The plan was for a daddy-daughter weekend of skiing in Vail — I teach snowboarding there — and it was to be our last trip of the season.

I’d been hearing the horror stories on social media of the storm in Denver, but also know two things:

  1. The media always tends to exaggerate weather impact.
  2. The storms would likely be clear by the time of our flight (more than 24 hours after the storm).

Both of these things were true, of course (note: that’s not to downplay the significant impact of this storm), but that didn’t stop Southwest Airlines from canceling our flight.

Just moments before I was preparing to check in online, I received an email: “Southwest Airlines Flight XXX on March 14 from MSP has been cancelled. To rebook go to …: ”

I’ve been traveling long enough to know there are few things that one can do when you hit this kind of wall — too many variables. Pulling off an effective trip is always a remarkable feat of aligning logistics you want to believe you can control — ground transportation; traffic; luggage; financial resources — and weather is something that can quickly sink them all.

So I didn’t even argue.

The bad news: Rebooking the next available flight would have meant flying to Denver the day I was scheduled to return. (Southwest quickly and very kindly refunded the amount of my fare, no questions asked. I love Southwest customer service.)

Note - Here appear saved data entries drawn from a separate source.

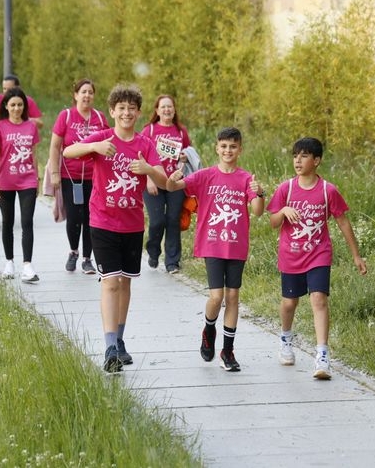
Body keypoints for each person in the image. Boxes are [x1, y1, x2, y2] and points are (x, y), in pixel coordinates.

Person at [62, 84, 166, 373]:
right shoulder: (103, 138)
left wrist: (149, 171)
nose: (126, 113)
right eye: (121, 108)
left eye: (131, 108)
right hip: (103, 220)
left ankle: (119, 340)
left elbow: (166, 181)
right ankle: (109, 347)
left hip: (132, 224)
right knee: (110, 282)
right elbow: (68, 151)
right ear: (112, 111)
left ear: (138, 112)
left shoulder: (145, 144)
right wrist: (93, 147)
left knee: (125, 283)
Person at [266, 137, 368, 379]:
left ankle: (322, 356)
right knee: (289, 303)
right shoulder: (286, 189)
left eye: (304, 156)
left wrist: (356, 255)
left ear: (317, 160)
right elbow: (272, 222)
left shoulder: (327, 190)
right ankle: (286, 338)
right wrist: (283, 211)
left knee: (319, 299)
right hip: (291, 255)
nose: (298, 161)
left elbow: (343, 222)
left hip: (318, 253)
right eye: (295, 156)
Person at [166, 127, 265, 372]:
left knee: (232, 297)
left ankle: (227, 351)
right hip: (212, 243)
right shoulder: (205, 176)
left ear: (240, 150)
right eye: (224, 146)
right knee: (216, 297)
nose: (228, 151)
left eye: (233, 147)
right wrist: (172, 178)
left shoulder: (246, 178)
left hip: (236, 245)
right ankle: (209, 329)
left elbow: (257, 211)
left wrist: (259, 193)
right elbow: (173, 187)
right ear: (217, 148)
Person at [49, 78, 109, 274]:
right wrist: (55, 173)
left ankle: (87, 259)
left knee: (91, 217)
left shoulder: (99, 118)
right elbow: (55, 146)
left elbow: (108, 144)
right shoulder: (66, 116)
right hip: (70, 176)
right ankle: (74, 251)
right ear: (75, 95)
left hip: (94, 176)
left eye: (90, 92)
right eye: (83, 92)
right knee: (74, 216)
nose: (87, 96)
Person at [0, 87, 41, 284]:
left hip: (28, 179)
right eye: (13, 105)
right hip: (5, 181)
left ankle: (27, 265)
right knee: (8, 222)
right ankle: (9, 262)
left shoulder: (31, 126)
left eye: (20, 105)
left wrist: (37, 179)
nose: (17, 108)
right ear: (6, 106)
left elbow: (34, 155)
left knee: (27, 222)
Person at [140, 94, 192, 274]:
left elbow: (188, 154)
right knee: (157, 221)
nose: (167, 110)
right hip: (154, 181)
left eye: (170, 106)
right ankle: (153, 251)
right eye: (163, 107)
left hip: (175, 182)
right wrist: (148, 179)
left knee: (172, 220)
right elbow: (140, 157)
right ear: (157, 110)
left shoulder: (181, 131)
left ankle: (172, 262)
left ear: (174, 110)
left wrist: (184, 158)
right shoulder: (149, 131)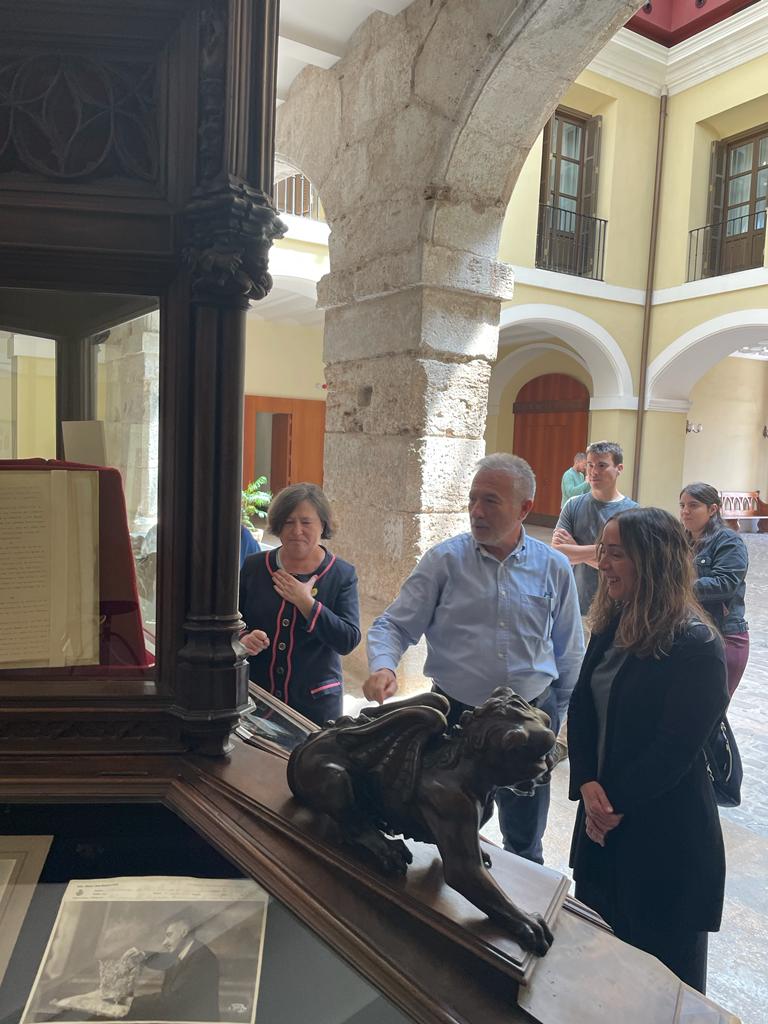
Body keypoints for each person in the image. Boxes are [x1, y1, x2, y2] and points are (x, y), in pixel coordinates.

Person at [363, 452, 584, 864]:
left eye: (490, 501)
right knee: (445, 828)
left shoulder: (554, 568)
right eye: (472, 500)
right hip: (457, 718)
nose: (476, 512)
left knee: (525, 839)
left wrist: (565, 726)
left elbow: (570, 653)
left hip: (531, 717)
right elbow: (393, 625)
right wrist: (382, 666)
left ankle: (522, 908)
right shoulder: (444, 561)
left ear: (525, 508)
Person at [567, 507, 728, 994]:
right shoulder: (612, 621)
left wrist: (608, 802)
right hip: (603, 827)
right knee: (598, 970)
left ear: (652, 560)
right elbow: (582, 706)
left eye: (615, 554)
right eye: (602, 552)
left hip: (663, 839)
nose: (603, 564)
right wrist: (586, 783)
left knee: (659, 986)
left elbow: (674, 750)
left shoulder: (696, 645)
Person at [239, 483, 361, 726]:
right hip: (258, 698)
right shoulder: (255, 566)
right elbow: (233, 619)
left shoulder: (341, 574)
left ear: (323, 525)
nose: (297, 531)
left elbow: (347, 639)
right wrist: (244, 638)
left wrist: (306, 603)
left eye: (306, 522)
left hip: (316, 706)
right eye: (288, 522)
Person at [680, 482, 749, 697]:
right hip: (691, 630)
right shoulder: (683, 540)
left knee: (710, 712)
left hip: (724, 635)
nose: (685, 511)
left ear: (713, 509)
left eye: (693, 505)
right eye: (682, 505)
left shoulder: (729, 540)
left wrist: (676, 587)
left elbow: (725, 583)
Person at [553, 440, 638, 615]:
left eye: (602, 465)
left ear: (619, 468)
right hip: (578, 603)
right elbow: (558, 554)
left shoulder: (633, 512)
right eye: (590, 465)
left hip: (618, 607)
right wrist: (610, 552)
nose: (594, 472)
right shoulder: (573, 506)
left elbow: (630, 565)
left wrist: (576, 549)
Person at [125, 914, 220, 1021]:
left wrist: (131, 1002)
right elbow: (162, 959)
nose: (164, 942)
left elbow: (172, 999)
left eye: (169, 935)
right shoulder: (183, 954)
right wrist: (142, 955)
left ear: (184, 932)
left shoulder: (203, 958)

But that suddenly left my daughter and me with a dilemma: What are we going to do for three days?!?

As a parent I try to expose my daughter to culture as much as possible, and as it turned out the touring Broadway production of “Willy Wonka and the Chocolate Factory” was finishing its run in Minneapolis that weekend.

And here’s where selectively subscribing to various travel newsletters can actually pay off: Within minutes of searching my inbox for “Charlie and the Chocolate Factory,” I was able to find a TravelZoo promotion of Main Floor seats for $39.

Within three mouse clicks I was on Ticketmaster and, yes, the promotion actually worked.

I’ll spare you my review of the show — short version: disappointing; my friend and onetime newspaper colleague Ross Raihala at the Pioneer Press nailed it — but adults can’t go to shows like this expecting something too great. This was for my daughter, it was about the experience, and it’s not like she’s going to remember the cheap sets and unimaginative writing and story line.

She’s going to remember the poop jokes — which, of course, she did and repeated all the way home. For a 7-year-old, that’s pretty much worth the price of any admission.

In all seriousness: Props to TravelZoo. Nice work.